In fact from other sources outside the bible, from those hostile to Jesus and Christianity like Josephus the Jewish leaders and Pliny and Tacitus you can discover that:

1. He was a Jewish teacher
2. Many believed he performed healings and exorcisms.
3. Some believed he was the Messiah
4. He was rejected by the Jewish leaders.
5. He was crucified by Pilate during Tiberius reign.
6. Despite crucifixion his followers believed he was alive.
7. Belief was widespread both geographically and socially.

The gospels are based on abundant evidence that those they were written to could cross check.

b. An accurate account
Luke investigates all this carefully himself, and not with a few key strokes on google and a print out but through interviews and discussions. And the detail he gives are readily verifiable: look at 1:5, 2:1. 3:1 **what details does he give? leaders, kings, emperors and events which can be checked. Which would quickly give the game away if this was made up.

“One prominent archaeologist carefully examined Luke’s references to 32 countries, 54 cities and 9 islands and found not a single mistake.”

Luke gets the political and geographical details right because he is building up a factual account. Yet he also includes the fantastic, the failures, and the unbelievable why? Because they too are verifiable and this is not an airbrushed account but a historical proof of life, death and resurrection.
He records the disciples failings, he records the miracles because they happened and they also can be checked.

In fact the New Testament is the most reliable manuscript from antiquity that we possess. When it comes to ancient documents there are a number of ways of testing reliability. The more copies the more likely they are to be reliable, and the more similar those copies are to one another the more likely they are to be reliable.

No of copies Interval (yrs)
Homer 643 500
Sophocles 193 1400
Plato 7 1200
Caesar 10 1000
New Testament 24,000 40-90

No of lines in doubt % of work
Homer Iliad 764 5
New Testament 40 0.5

Sir Frederic Kenyon, former director of the British Museum and a leading expert on ancient manuscripts said this about the New Testament:

"The interval then between the dates of original composition and the earliest extant evidence becomes so small as to be in fact negligible, and the last foundation for any doubt that the scriptures have come down to us substantially as they were written has now been removed."

The gospels are based on abundant evidence and are accurate, what they tell us about Jesus is an reliable account.

2. Is it relevant?
Society has changed a lot since the time of Jesus, how can the bible still be relevant?

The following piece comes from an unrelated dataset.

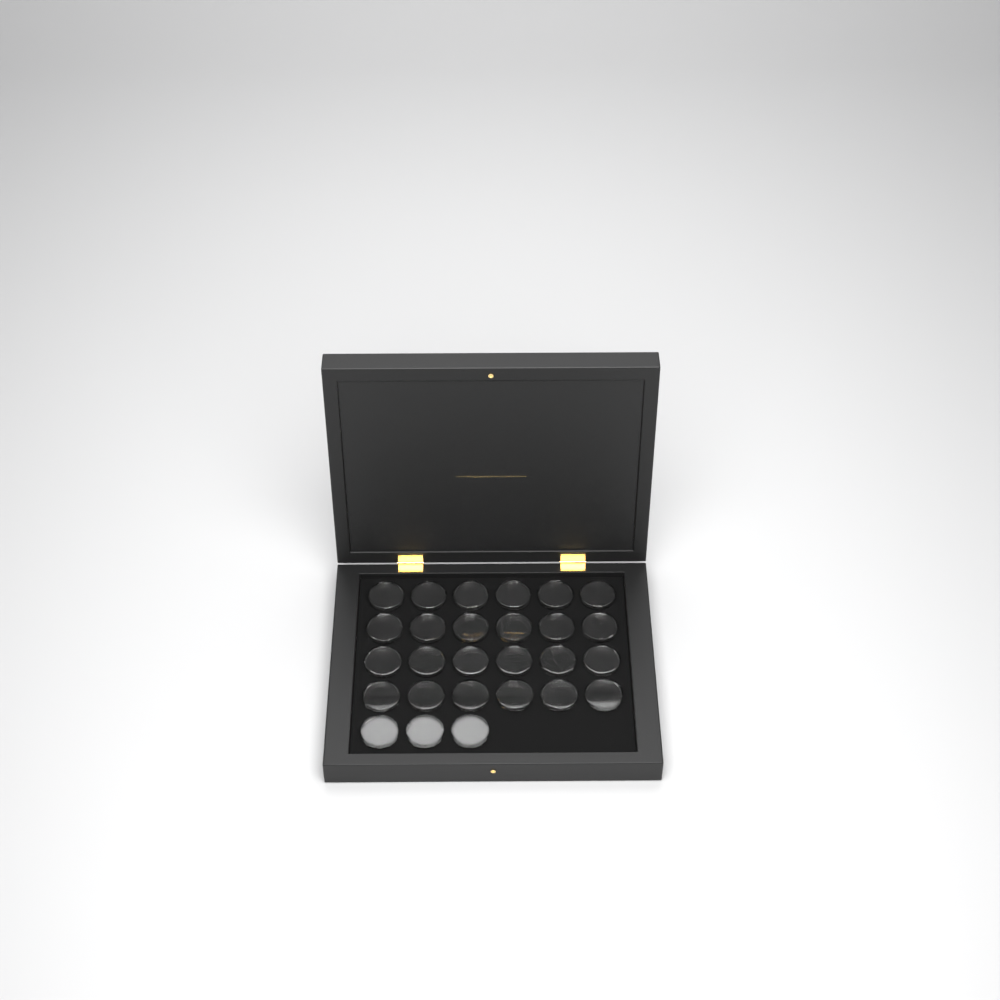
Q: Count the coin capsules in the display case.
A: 27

a. God does not change (Malachi 3:6)
“I the LORD do not change.” God is just, holy yet loving and gracious. He is the same and his word is the same.

b. man has not changed
The bible explains why things are like they are. Why we feel that suffering and death are wrong – because that is not the way the world was designed to be, and is the result of sin. Why we fear death – because it is the result of God’s judgement on our rebellion against him, and we were made to live forever.

It explains why society is like it is – with wars, battles, prejudices and politics – sin.

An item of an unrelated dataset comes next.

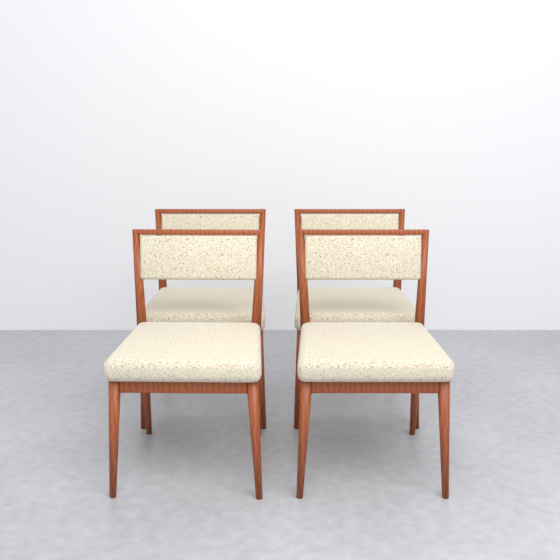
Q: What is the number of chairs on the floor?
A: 4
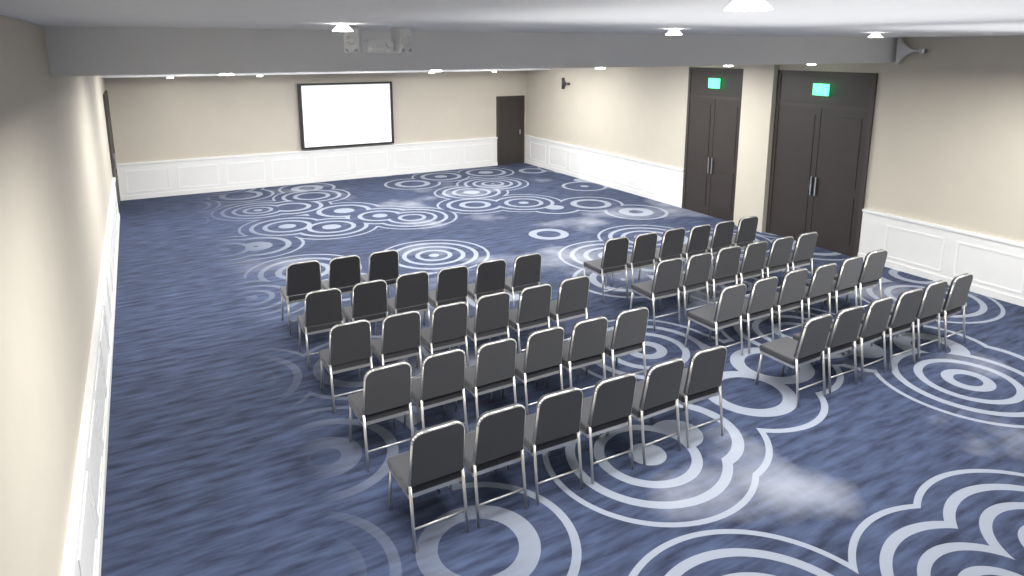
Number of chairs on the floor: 51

c. Our need has not changed
Our problem is that we rebel against God, the bible tells us that a just God will judge every instance of rebellion against him. That means when we face God it will be as our judge.

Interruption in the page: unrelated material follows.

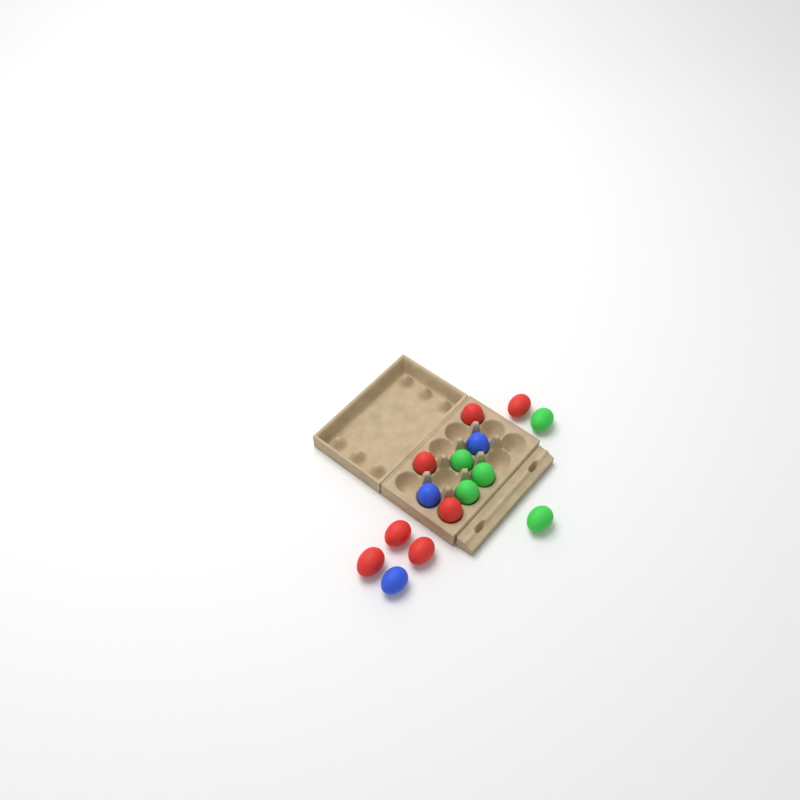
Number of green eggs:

For every one of us eternity is our most pressing problem. The bible tells us of God’s determination to fix our broken relationship with him – not by counselling or a new leaf. But by sending his son to die in our place for our sin and give us his perfect record. That is what Luke is all about, one of the most poignant and shocking moments in Luke is 23:39-43; the criminal can do nothing and offer nothing to earn his salvation, but Jesus promises him he will be with him in paradise not because he will ignore his sin but because Jesus is paying for his sin.

d. Life has not changed
Life confronts us with moral and ethical choices at every turn. If God exists, if he made us and the world around us it stands to reason he knows best how we ought to live to make the most of life. The bible is his guide to us on how to make the most of life in view of eternity.

It is the place to go to have our questions about God, our universe , Jesus, and ourselves answered.